Departments of Melanoma Medical Oncology, The University of Texas MD Anderson Cancer Center, Houston, Texas 77030, USA.
Melanoma Res. 2013 Apr;23(2):175-8. doi: 10.1097/CMR.0b013e32835e589c.
We present a patient with metastatic BRAF-mutated melanoma who achieved long-term stabilization of leptomeningeal disease (LMD) with sequential whole-brain radiation therapy and vemurafenib. A 53-year-old woman with melanoma that harbored the BRAF V600E mutation and had that metastasized to multiple lymph nodes, lungs, breast, and subcutaneous tissue had developed symptomatic LMD 16 months after starting vemurafenib treatment despite achieving a substantial response at the existing metastatic sites. Vemurafenib was discontinued for 7 days, she received whole-brain radiation therapy (30 Gy in 10 fractions), and 7 days after completing the radiation therapy, she resumed vemurafenib therapy. The neurologic symptoms improved significantly, and a cerebrospinal fluid examination revealed disappearance of melanoma cells. She remained alive with radiologically stable LMD for at least 18 months after the whole-brain radiation therapy.
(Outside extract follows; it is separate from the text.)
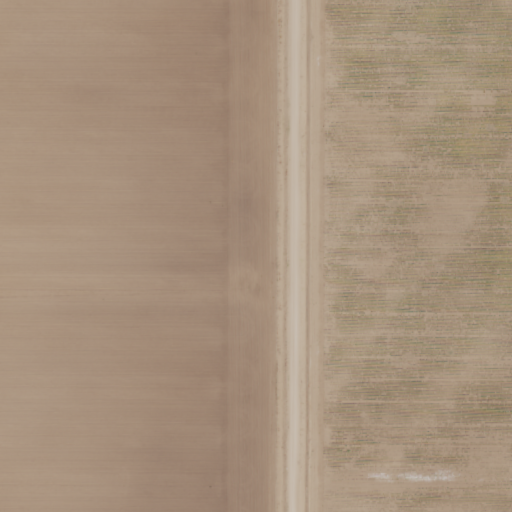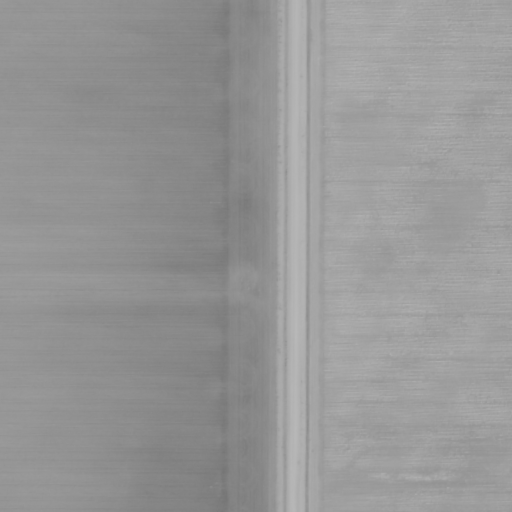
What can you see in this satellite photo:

我们报告了一例转移性 BRAF 突变型黑色素瘤患者,其通过序贯全脑放疗和 vemurafenib 治疗实现了脑脊髓疾病(LMD)的长期稳定。一位 53 岁女性患有黑色素瘤,携带 BRAF V600E 突变,已转移至多个淋巴结、肺部、乳房和皮下组织,尽管在现有转移性部位取得了显著反应,但在开始 vemurafenib 治疗 16 个月后出现了症状性 LMD。vemurafenib 停药 7 天,她接受了全脑放疗(30 Gy 分 10 次),放疗完成后 7 天,她恢复了 vemurafenib 治疗。神经系统症状显著改善,脑脊液检查显示黑色素瘤细胞消失。全脑放疗后至少 18 个月,她仍然存活且 LMD 影像学稳定。